Why Marriage Equality Is Personal To Me


I believe in human rights and feel passionately about the topic. I will stand up and advocate for the rights of people around the world and be a part of that fight in any way I can. We are all born with inherent rights that we are fundamentally entitled to regardless of our nationality, where we live, sex, ethnicity, color of our skin, religion, language or any other status for that matter. These rights include political and civil rights, such as equality before the law-which is precisely why same-sex marriage should be legal across the planet, period.

My older sister, Kristin, has been in a relationship with her partner, Kelly, for 11 years. Kelly is a sister to me- maybe not through blood but certainly as measured by my love for her. She was everything I could have wanted in a partner for my sister and in a new sister of mine. Kristin and Kelly began dating in college. They were both on a full scholarship for golf and met on their college golf team. They were inseparable. My sister always dated boys growing up, however I do remember her telling me when we were in just middle school that she had a crush on this girl from her basketball team.

They never came out to my family and said they were together, as a gay couple, but instead insisted that they were just close college friends and roommates. I think I was the only family member who they came out to, and the only one they could intimately talk with and be openly affectionate with towards one another. After awhile I think most everybody, family and family friends, knew- but it was an unspoken knowledge for a really long time. I’m really not sure why she chose to keep her relationship under wraps. Maybe she was not confident in how my parents and grandparents (who we were very close with) would react. She had never dated a woman, after all.

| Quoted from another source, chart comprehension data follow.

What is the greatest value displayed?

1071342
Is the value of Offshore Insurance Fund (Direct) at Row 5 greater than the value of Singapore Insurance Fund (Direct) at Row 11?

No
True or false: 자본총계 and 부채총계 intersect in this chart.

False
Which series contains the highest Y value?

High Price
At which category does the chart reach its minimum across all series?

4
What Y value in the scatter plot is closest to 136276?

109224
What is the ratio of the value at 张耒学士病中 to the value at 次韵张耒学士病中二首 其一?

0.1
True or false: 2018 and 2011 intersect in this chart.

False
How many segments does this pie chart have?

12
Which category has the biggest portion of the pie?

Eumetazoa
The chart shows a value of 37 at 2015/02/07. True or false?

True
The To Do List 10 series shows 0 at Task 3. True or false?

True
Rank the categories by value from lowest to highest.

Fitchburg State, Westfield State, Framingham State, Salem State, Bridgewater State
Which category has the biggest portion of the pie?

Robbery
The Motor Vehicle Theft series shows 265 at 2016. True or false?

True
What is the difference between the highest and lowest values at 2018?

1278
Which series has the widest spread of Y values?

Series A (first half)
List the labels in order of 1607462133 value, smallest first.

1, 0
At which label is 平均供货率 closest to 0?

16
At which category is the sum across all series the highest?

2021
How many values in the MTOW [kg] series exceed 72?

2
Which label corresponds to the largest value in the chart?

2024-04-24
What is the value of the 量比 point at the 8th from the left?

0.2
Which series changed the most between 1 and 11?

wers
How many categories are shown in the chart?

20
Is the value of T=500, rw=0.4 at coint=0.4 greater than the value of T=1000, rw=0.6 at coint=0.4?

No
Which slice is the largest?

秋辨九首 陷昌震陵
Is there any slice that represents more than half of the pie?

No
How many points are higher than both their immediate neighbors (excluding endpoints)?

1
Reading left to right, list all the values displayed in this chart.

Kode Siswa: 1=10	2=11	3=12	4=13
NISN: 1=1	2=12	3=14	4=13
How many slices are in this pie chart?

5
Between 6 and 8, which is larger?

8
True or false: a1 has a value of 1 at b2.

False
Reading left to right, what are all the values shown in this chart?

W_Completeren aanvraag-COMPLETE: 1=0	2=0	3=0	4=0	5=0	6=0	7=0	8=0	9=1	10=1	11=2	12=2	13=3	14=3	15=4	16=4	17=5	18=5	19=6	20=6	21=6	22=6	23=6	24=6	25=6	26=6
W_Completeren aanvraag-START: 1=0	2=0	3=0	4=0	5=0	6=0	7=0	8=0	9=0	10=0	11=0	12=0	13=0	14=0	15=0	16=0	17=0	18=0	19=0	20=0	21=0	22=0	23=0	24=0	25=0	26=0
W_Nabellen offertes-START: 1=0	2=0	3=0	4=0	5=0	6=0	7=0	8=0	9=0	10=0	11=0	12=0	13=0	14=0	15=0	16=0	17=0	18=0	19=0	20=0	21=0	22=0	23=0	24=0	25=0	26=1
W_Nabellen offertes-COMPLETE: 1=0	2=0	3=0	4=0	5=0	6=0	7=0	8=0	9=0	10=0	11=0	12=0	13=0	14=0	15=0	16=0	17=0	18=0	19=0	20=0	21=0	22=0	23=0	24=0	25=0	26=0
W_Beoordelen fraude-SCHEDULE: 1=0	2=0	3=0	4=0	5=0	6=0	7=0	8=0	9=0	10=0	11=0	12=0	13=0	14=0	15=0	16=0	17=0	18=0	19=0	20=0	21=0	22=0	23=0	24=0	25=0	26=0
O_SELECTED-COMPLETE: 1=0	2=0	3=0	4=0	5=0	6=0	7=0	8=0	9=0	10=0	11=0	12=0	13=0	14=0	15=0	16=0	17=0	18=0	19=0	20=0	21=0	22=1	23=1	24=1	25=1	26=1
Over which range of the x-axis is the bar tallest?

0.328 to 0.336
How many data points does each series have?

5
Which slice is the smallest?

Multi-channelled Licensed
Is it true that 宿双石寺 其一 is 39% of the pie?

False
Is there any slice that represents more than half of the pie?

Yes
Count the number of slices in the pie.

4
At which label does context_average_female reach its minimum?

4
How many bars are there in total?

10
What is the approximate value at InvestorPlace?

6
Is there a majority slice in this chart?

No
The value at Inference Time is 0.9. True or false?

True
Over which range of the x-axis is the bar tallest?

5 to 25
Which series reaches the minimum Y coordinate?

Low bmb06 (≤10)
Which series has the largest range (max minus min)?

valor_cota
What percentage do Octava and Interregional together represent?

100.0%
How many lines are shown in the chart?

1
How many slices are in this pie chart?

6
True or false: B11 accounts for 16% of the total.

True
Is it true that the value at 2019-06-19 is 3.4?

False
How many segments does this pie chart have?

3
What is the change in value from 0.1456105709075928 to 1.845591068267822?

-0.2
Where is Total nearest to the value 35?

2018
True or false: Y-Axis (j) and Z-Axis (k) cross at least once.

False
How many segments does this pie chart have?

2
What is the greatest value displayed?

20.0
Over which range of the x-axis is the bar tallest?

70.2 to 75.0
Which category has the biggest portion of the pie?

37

After living with their relationship going unacknowledged for long enough, my sister and Kelly began to make it very obvious, through remarks or subtle displays of affection, that they were in fact in love and together. My grandparents were accepting and loved Kelly as they did their own grandchildren. My parents, however, for years referred to Kelly as “Kristin’s roommate” in introductions. This pained me, and I can’t imagine how it pained them. I wish I would have stood up for them and insisted on Kelly’s correct place in our family, but I guess I was young and lacked the courage. I also didn’t want to make my sister and Kelly uncomfortable.

The girls announced their engagement to me in 2005. They got married in secret in Las Vegas- probably the only state we could lie and say we were visiting for fun and have everyone else believe us. The only friends and family in attendance were myself and my best friend, who was like a sister to us.

I felt so honored to be a part of their modest ceremony. My best friend and I sat in the guest chairs at the wedding venue, anxiously waiting for the song that would cue the bride to begin her stroll down the aisle. Kristin looked beautiful- tall, blonde, blue eyes, in a stunning dress- but I felt a sense of profound sadness, an emotion ill placed for a wedding day. I looked around at the empty seats. I looked at her, beautiful but alone, without her beloved father on her arm. I felt so deflated that they were not be surrounded that day by people they love and who love them in return. My sister didn't get to pick out her wedding dress with her mom and others that she loved. Instead, I was the only one there to first see her in her wedding dress. There was nobody there to bare witness to this union of these two incredible, accomplished, kind, honest women. Going home knowing that their marriage would not be legally acknowledged made the whole ceremony feel like a dream. There, and then gone with the desert dust.

After 10 years, it seemed everyone eventually gave up and acknowledged Kristin and Kelly’s relationship. Some insanity ensued and ignorant and ridiculous things were said to them at times, including that "gay couples will go to hell". If there is a hell, Kristin and Kelly would be the last people on earth to be residences. The disapproval eventually stopped and actually Kelly became a beloved member of our family. My mom ended up seeing their marriage certificate in a box while she was helping them to move. She seemed pretty indifferent about it and I’m not sure if she told me dad. So it is out at this point that they are married. I still to this day haven’t heard anyone refer to Kelly as “Kristin’s wife”.

The girls went to their local court house here in California and got married in 2013, when California became the second state (after Massachusetts) to allow same-sex marriages. My sister finally was able to change her last name to that of Kelly’s.

Kristin and Kelly, like so many other same-sex couples, struggled with their families, with discriminations and inequalities- a fight that nobody, no human being, should ever have to endure. Friday’s Supreme Court decision to make same-sex marriages legal and recognized nationwide is monumental and so exciting for homosexuals and their supportive families. And even though there is much to be done in the fight for equality, no gay couple will ever have to fight the battle of being able to marry and be legally recognized again- and that is one giant leap in the right direction and one less life battle that needs to be won for gay couples.